Культура нации, по крайней мере, не искусственна; но глубоко укоренена, как никакая другая раса не может претендовать: в беднейшем рабочем, не меньше, чем в самом отполированном джентльмене, существует ненасытный инстинкт к тому, что прекрасно и достойно быть усвоенным. И если предвзятые признают это, возможно, но добавляют, что это остается интеллектуальным инстинктом всегда — художественным инстинктом, в то время как сердце французских людей черствое и холодное, можно предположить, что есть два вида артистов: те, кто отдает свои сердца в своем искусстве, и те, кто ревниво прячет свои, чтобы вульгарный не разорвал их на части.
И великая артистка, как бы любезна она ни была для нас, как бы добра ни была ее улыбка, никогда не дает нам забыть, что мы перед занавесом; который, хотя она может отодвинуть его и дать нам краткие проблески своего чуда, скрывает некоторые вещи, слишком драгоценные, чтобы быть показанными.
II О ЕЕ ПОВСЕДНЕВНОМ ПРЕДСТАВЛЕНИИ
Осмотр достопримечательностей в Париже должен быть похож на просмотр Венеры Милосской на рулоне кинематографических пленок — опыт слишком мучительный, чтобы его помнить. Я уверена, что лучшая часть осмотрительности — отказаться от Бедекера и без системы просто «потыкаться вокруг». Таким образом, ловишь артистов, в многообразных настроениях их жизни, как обычных существ; и натыкаешься на исторические чудеса в придачу.
Чтобы по-настоящему застать Париж врасплох, нужно встать утром раньше нее и выскользнуть на улицу, когда мальчик-пекарь в белой блузе и сонный кучер или двое, с их сонными, медлительными лошадьми, — вся жизнь, которую можно увидеть. Идешь вдоль пустых бульваров, вниз по тихой улице Мира, в величественную безмятежность Вандомской площади и дальше через сияющую Сену в серую, древнюю тишину кривой улицы Бак. И в этом раннем утреннем спокойствии, одиноких пространств и ясного солнечного света, свежепосыпанных улиц и нежно трепещущих деревьев, встречаешь новый и совершенно другой Париж от ослепительного, экзотического города, который знаешь днем и ночью.
Отсутствуют фырканье и безрассудная спешка моторов, настойчивый звон трамваев и конских колокольчиков, грохот телег и цокот копыт нормандских жеребцов; отсутствуют спешащие, калейдоскопические толпы, которые выходят из станций метро и заполняют проезжие части; отсутствует даже тот привычный запах города, который в Париже представляет собой смесь бензина, мокрого асфальта и едва уловимого аромата женских саше: это утреннее девственное спокойствие не имеет запаха, кроме запаха свежей листвы, нет в нем ни шума, ни суеты движущихся людей. Город вытягивает свои широкие руки на север и юг, восток и запад, словно безмятежная женщина в объятиях спокойных снов; и навевает ощущение мягкого и прекрасного покоя.
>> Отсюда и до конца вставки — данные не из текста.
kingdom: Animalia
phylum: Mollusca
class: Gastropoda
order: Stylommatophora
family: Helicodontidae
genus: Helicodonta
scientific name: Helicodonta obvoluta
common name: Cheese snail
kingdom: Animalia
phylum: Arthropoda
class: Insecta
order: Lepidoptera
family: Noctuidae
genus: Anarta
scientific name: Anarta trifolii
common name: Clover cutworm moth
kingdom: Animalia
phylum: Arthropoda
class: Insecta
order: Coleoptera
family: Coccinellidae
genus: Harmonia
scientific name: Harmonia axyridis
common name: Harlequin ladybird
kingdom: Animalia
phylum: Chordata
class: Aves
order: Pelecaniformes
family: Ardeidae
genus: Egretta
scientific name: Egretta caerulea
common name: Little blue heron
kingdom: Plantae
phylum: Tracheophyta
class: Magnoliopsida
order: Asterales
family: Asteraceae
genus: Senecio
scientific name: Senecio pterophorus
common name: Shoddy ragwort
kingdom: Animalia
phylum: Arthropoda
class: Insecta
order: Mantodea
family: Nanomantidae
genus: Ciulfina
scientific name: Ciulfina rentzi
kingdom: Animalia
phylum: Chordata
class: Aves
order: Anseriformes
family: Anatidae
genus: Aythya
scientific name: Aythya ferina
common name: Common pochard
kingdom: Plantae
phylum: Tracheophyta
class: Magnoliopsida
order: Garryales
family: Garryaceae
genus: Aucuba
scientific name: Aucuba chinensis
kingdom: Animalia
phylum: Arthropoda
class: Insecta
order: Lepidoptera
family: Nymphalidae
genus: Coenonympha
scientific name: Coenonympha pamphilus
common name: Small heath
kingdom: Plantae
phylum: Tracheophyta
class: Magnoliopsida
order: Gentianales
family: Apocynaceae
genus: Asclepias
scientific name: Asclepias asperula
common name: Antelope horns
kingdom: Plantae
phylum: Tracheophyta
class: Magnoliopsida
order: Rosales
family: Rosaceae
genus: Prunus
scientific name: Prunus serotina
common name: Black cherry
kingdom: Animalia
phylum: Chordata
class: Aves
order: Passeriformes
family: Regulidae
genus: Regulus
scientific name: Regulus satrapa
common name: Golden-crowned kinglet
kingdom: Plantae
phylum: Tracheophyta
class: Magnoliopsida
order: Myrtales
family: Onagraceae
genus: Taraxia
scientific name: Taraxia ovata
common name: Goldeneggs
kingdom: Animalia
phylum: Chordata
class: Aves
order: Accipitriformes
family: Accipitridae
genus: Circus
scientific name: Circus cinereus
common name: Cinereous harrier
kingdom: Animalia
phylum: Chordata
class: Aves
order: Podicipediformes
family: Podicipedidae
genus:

Но пока вы еще упиваетесь им, она шевелится — открывает глаза. Слышится отдаленный крик: «Э-э-эй, картофель-е-е-ей!» А затем другой: «Лесная земляника! Лесная земляника!» И крики приближаются, слышны шаги и скрип ручной тележки; и Париж протирает глаза и просыпается — нужно идти покупать картофель!
Та же толстая, с коричневым лицом женщина с теми же двумя собаками — одна тянет тележку, другая суетливо бежит рядом — продает картофель на тех же улицах вокруг Вандомской площади, сколько я себя помню. Годами ее протяжный, звонкий крик будит эту часть Парижа, возвещая о начале дня. И пока она дает сдачу и сплетничает с консьержкой, а собака поменьше нетерпеливо обнюхивает ее юбки, открываются окна, со скрипом поднимаются решетки, на углу рабочие окликают друг друга — и день начался.